Abre las manos y nada, ahí no está el mosquito.
─
¿Le habré matado?
El
silencio se apodera de la habitación, aguanta la respiración y nada, no se
escucha nada, vuelve a su cómoda silla blanca y se sienta sin estar
completamente relajado, sabe que puede haberle matado pero no confía en su
suerte. Sigue escribiendo.
Otro
ruido. ¿Será el mosquito? ¿El mismo? ¿Uno diferente?
Vuelta
a la misma rutina. Silencio, se levanta, observa, él es el cazador, el mosquito
es la presa molesta. Le ha costado mucho
vivir solo, con la paz que añoraba como para ser molestado por tan infame
insecto. A él le gusta la calma, las cosas a su tiempo, el silencio, no le
gustan las mascotas, ni los vecinos, ni la gente, él no tiene que soportar el
asedio que hace ese mosquito sobre su cuerpo.
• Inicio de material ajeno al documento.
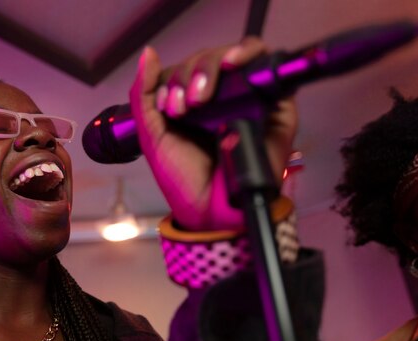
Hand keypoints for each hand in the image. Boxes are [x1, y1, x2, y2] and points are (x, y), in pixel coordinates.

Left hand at [129, 38, 297, 230]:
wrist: (210, 211)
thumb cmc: (183, 180)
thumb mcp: (152, 136)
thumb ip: (143, 96)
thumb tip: (149, 54)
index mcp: (193, 104)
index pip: (188, 68)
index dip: (175, 76)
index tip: (168, 106)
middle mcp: (222, 99)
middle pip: (210, 59)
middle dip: (190, 74)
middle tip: (184, 107)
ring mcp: (248, 100)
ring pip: (236, 57)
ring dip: (211, 66)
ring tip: (199, 98)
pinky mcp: (274, 106)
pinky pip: (265, 67)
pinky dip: (247, 56)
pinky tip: (229, 67)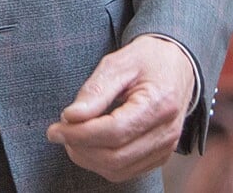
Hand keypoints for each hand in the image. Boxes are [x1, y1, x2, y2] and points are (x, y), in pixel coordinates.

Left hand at [47, 35, 195, 182]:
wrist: (176, 64)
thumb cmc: (148, 60)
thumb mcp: (118, 63)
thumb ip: (95, 91)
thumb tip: (71, 117)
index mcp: (159, 103)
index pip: (114, 132)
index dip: (79, 134)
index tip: (55, 128)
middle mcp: (167, 131)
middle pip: (115, 156)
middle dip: (80, 148)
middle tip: (61, 132)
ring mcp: (167, 147)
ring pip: (118, 169)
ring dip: (88, 159)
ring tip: (73, 137)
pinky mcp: (160, 156)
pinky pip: (126, 171)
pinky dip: (102, 164)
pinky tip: (90, 145)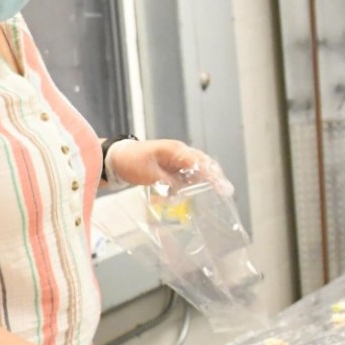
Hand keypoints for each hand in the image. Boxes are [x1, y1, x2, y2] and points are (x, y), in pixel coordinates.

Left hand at [107, 139, 232, 194]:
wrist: (118, 158)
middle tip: (226, 191)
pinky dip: (194, 183)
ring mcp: (177, 159)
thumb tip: (181, 192)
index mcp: (175, 150)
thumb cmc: (131, 162)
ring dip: (207, 180)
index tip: (222, 186)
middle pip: (204, 163)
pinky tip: (198, 194)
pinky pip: (188, 175)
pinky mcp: (173, 167)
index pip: (198, 162)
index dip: (211, 174)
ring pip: (198, 169)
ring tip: (219, 192)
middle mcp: (180, 153)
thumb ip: (166, 182)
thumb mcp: (148, 174)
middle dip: (215, 176)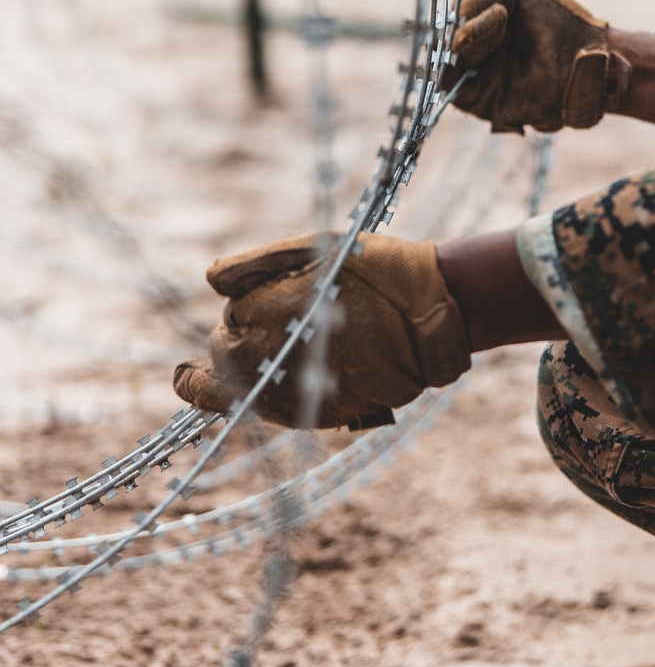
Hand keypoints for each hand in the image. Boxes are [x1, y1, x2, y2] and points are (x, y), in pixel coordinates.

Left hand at [173, 232, 470, 429]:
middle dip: (238, 339)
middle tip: (276, 323)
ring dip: (249, 372)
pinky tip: (295, 375)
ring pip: (238, 394)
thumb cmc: (375, 271)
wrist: (432, 317)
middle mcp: (271, 360)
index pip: (229, 317)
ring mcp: (292, 395)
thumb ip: (254, 265)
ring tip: (287, 349)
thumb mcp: (314, 249)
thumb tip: (211, 281)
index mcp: (267, 314)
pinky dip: (272, 395)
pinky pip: (271, 413)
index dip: (246, 305)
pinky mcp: (315, 418)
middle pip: (224, 358)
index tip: (270, 297)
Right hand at [445, 0, 630, 132]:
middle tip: (501, 6)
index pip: (462, 2)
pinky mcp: (476, 98)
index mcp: (487, 18)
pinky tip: (463, 46)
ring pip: (448, 48)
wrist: (588, 59)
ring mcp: (476, 71)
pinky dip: (447, 64)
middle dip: (472, 8)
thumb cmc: (564, 24)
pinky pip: (446, 82)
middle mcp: (478, 44)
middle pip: (450, 23)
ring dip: (471, 30)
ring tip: (499, 17)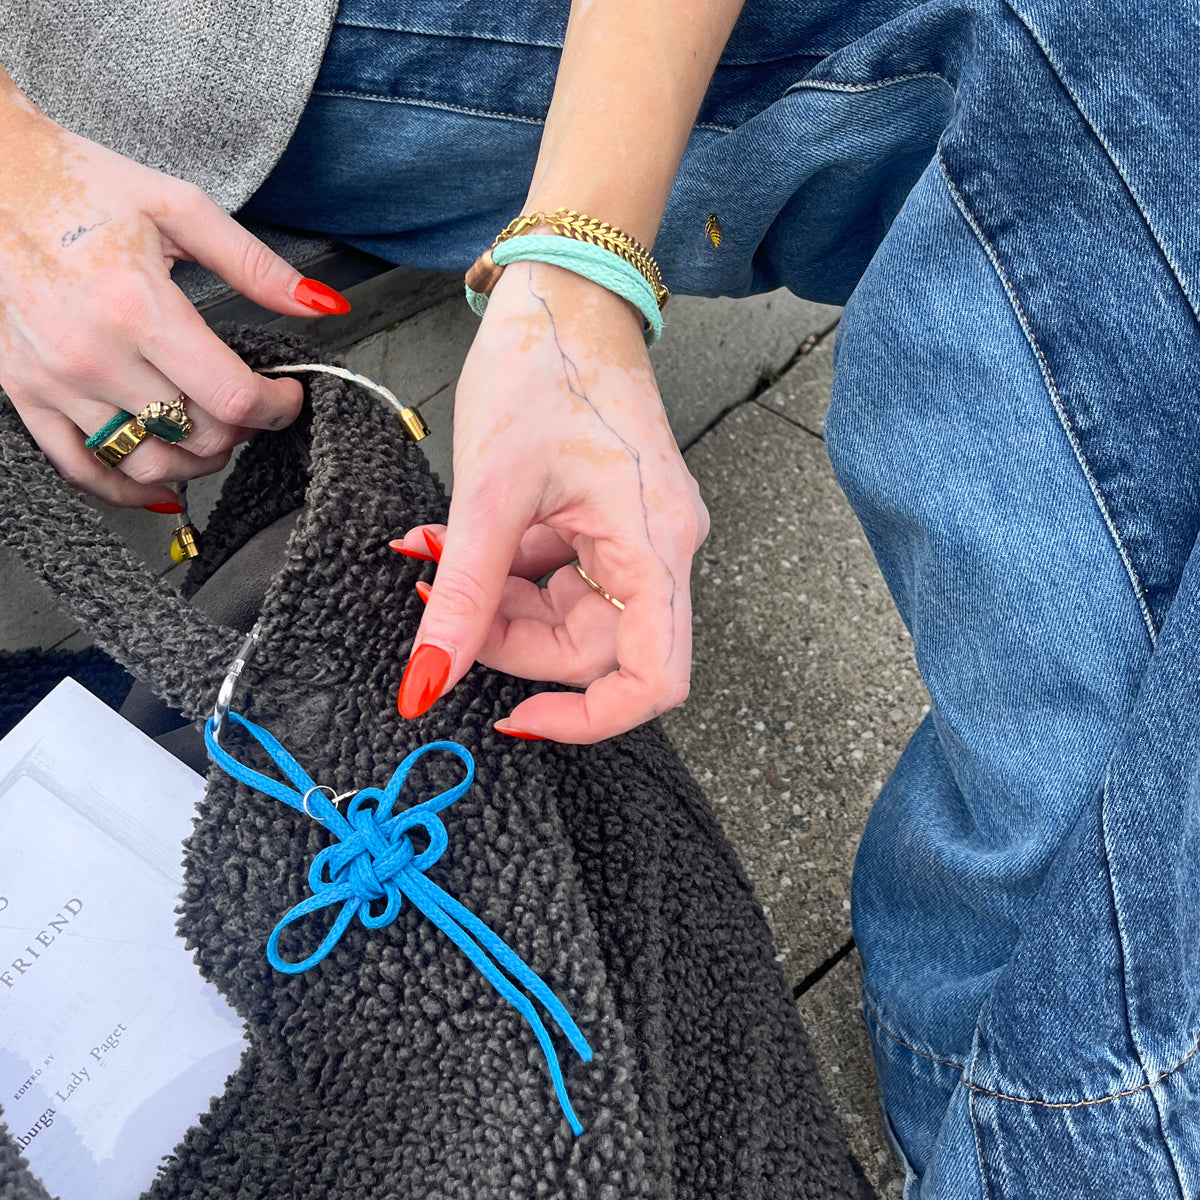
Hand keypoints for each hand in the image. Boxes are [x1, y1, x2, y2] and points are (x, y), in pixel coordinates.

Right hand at [0, 82, 346, 506]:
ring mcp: (54, 381)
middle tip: (249, 405)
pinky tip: (162, 482)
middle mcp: (93, 354)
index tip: (286, 394)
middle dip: (241, 430)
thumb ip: (256, 266)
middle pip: (197, 437)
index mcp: (137, 306)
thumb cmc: (83, 186)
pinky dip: (127, 489)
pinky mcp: (24, 393)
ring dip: (196, 462)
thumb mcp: (180, 208)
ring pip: (147, 464)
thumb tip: (323, 305)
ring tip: (212, 433)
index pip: (231, 398)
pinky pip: (81, 470)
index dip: (276, 408)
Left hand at [391, 261, 708, 742]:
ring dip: (496, 603)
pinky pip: (557, 576)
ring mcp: (635, 535)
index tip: (515, 717)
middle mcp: (660, 549)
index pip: (656, 680)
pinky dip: (503, 572)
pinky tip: (449, 539)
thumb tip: (427, 683)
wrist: (564, 293)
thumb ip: (463, 594)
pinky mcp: (606, 520)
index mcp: (657, 545)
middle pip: (593, 651)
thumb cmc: (544, 367)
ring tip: (435, 552)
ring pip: (567, 617)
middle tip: (441, 604)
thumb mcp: (492, 491)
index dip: (589, 719)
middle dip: (508, 640)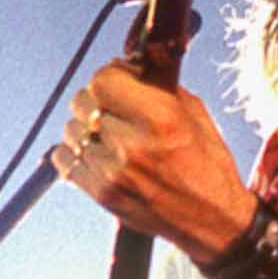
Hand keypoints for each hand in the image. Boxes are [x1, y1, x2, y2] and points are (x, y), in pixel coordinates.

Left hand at [49, 60, 257, 264]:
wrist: (212, 221)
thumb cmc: (208, 165)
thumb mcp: (194, 114)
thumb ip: (160, 84)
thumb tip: (137, 57)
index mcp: (160, 118)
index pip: (103, 79)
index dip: (112, 76)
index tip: (122, 82)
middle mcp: (133, 145)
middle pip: (83, 102)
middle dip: (97, 100)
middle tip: (115, 109)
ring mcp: (113, 172)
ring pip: (71, 130)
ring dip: (86, 128)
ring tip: (109, 136)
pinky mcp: (102, 194)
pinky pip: (64, 159)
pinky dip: (76, 153)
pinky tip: (98, 155)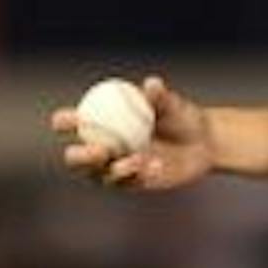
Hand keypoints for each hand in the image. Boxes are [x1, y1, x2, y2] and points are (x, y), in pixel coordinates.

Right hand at [49, 75, 214, 191]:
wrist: (203, 141)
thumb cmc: (180, 115)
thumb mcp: (172, 104)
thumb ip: (159, 95)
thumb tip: (152, 83)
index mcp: (98, 122)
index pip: (71, 122)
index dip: (63, 121)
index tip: (70, 119)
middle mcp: (100, 147)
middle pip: (76, 157)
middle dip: (80, 156)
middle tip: (99, 150)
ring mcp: (114, 168)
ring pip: (100, 175)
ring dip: (115, 169)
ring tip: (136, 158)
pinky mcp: (133, 183)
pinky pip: (129, 181)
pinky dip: (139, 173)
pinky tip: (155, 165)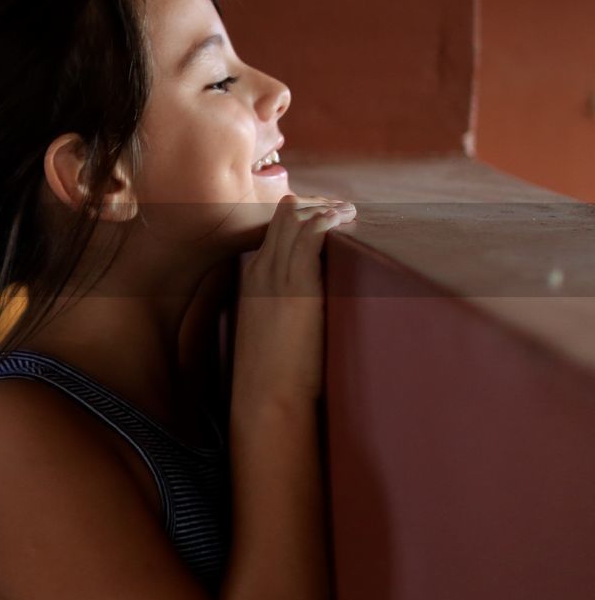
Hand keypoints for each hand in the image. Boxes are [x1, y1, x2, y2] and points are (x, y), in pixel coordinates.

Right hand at [231, 194, 355, 410]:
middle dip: (314, 205)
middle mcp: (260, 269)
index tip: (325, 218)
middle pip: (282, 216)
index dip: (300, 217)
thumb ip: (281, 307)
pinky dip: (326, 219)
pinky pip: (309, 235)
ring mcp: (276, 275)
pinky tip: (343, 217)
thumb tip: (306, 307)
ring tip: (348, 212)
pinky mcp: (297, 284)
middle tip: (341, 210)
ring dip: (324, 208)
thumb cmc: (271, 372)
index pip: (273, 231)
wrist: (266, 394)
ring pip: (294, 219)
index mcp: (251, 278)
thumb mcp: (269, 330)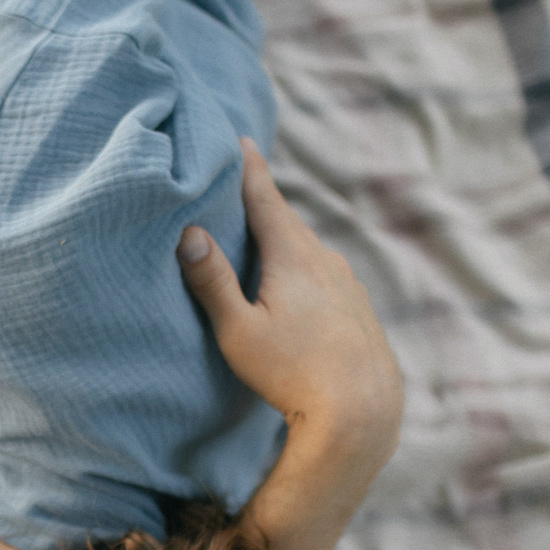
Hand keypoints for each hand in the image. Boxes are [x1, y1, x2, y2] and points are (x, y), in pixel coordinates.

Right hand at [179, 141, 401, 453]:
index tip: (238, 138)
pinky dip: (303, 265)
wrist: (360, 411)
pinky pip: (324, 272)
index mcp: (293, 255)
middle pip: (287, 220)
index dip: (248, 168)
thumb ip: (212, 281)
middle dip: (262, 202)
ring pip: (308, 248)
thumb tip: (188, 232)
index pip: (265, 197)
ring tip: (260, 233)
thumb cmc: (291, 373)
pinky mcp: (357, 307)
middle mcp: (325, 259)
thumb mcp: (238, 331)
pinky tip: (294, 283)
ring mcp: (347, 282)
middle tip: (239, 182)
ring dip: (283, 237)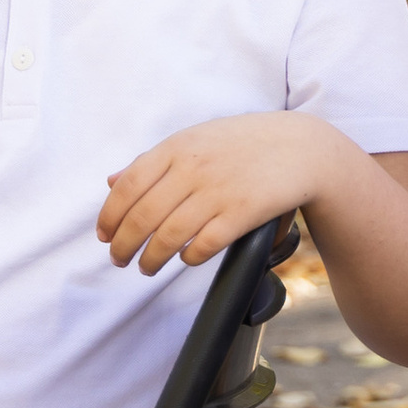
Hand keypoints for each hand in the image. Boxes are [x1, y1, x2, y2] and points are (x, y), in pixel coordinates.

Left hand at [98, 113, 327, 275]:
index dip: (109, 217)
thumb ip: (155, 161)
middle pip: (142, 217)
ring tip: (146, 268)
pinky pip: (203, 246)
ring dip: (151, 259)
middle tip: (119, 259)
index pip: (127, 187)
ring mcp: (219, 191)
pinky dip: (188, 257)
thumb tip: (111, 182)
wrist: (303, 148)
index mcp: (178, 147)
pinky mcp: (242, 213)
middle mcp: (194, 168)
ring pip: (168, 237)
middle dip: (123, 246)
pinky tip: (186, 258)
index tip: (105, 236)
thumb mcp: (198, 139)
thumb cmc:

Le es molesto su ruido, su
presencia, ese temor invisible a que de alguna forma se pose en su cuerpo y sin
que se entere invada su espacio y atraviese su piel, esa situación le perturba
y por eso sigue observando con los oídos bien abiertos.
Camina
de un lado a otro de la habitación sin encontrarlo, sin dar con él, comienza a
ponerse nervioso, suda, la respiración comienza a ser acelerada. Es ridículo,
lo sabe, es un simple mosquito, pero no puede evitarlo, así no puede trabajar,
así no puede dormir. Se queda vigilando.
─
¿Dónde estás? Necesito concentrarme.
Mira
de un lado a otro nervioso, sabe que así es prácticamente imposible verlo pero
está desesperado. El techo, las paredes, junto a la lámpara, pero no está en ningún sitio aunque
le sigue oyendo. Las manos le sudan y los ojos se le van a salir de sus
órbitas, tiene que acabar con él aunque le cueste toda la noche.
Se dirige
a la cocina sigilosamente, no quiere que el mosquito se entere de sus
intenciones, camina lento pero directo al armario bajo el fregadero, allí
esconde su arma mortal, el insecticida, lo coge y vuelve con el mismo cuidado hacia
la habitación. Aprieta el botón del insecticida y comienza a llenarlo todo de
una niebla tóxica pero a él le da igual, sigue dentro de la habitación, es un
bunker cerrado a cal y canto, un rincón de exterminio y por eso no se va,
quiere verlo morir o no se creerá que está muerto. Tose, le pican los ojos pero
sigue mirando en todas las direcciones, ya no escucha nada, igual el insecticida
hizo su trabajo. Respira hondo, se encuentra un poco mareado y se vuelve a la
silla de trabajo, igual le da tiempo a escribir un poco más. Se sienta, acerca
el teclado a sus manos y ahí está, posado sobre la letra P, el piensa que le
mira, e incluso se siente provocado, humillado por el mosquito. Coge la
zapatilla y asesta un primer golpe fuerte que hace saltar varias teclas del
teclado, sin embargo el mosquito ha emprendido el vuelo y ha rozado su nariz en
la huida.
Tras
él, comienza a dar zapatillazos al aire, está fuera de sí, no piensa, ni
respira, las lágrimas casi brotan de sus ojos por la impotencia. En su loco
ataque comienza a tirar las cosas sobre las estanterías, de la biblioteca, los
libros caen, la lámpara, fotos, recuerdos, pero él sigue sin flaquear dando
zapatillazos allá donde no hay nada con todas sus fuerzas.
La
habitación parece una escena de guerra, la lucha del hombre y el mosquito, de
repente se para y se siente ridículo, tanto revuelo por tan insignificante
contrincante. Se siente y abatido lo da por perdido. Las lágrimas comienzas a
brotar de sus ojos, no entiende la reacción que ha tenido. Cuando se
tranquiliza acerca de nuevo el teclado a
sus manos y de repente le vuelve a oír, le siente cerca, se queda parado y se
hace prometer que no volverá a ir tras
él, pero el mosquito se posa sobre su rostro, no sabe qué hacer, le puede hasta
ver si baja mucho el ojo. En un acto reflejo y con mucha fuerza dirige su palma
derecha y tras un gran tortazo que le hace sentirse aún más estúpido puede ver
el mosquito caer sobre el escritorio, muerto, vencido.
Extraño
observa ese minúsculo y feo insecto patas arriba sobre su escritorio y le
invade una tremenda sensación de soledad, hasta ese momento fue su compañero,
su única compañía y ahora no sabe qué hacer.
Le deja muerto sobre la madera y comienza a recoger, anhelando en secreto la presencia de otro ser, aunque sea molesto.
Le deja muerto sobre la madera y comienza a recoger, anhelando en secreto la presencia de otro ser, aunque sea molesto.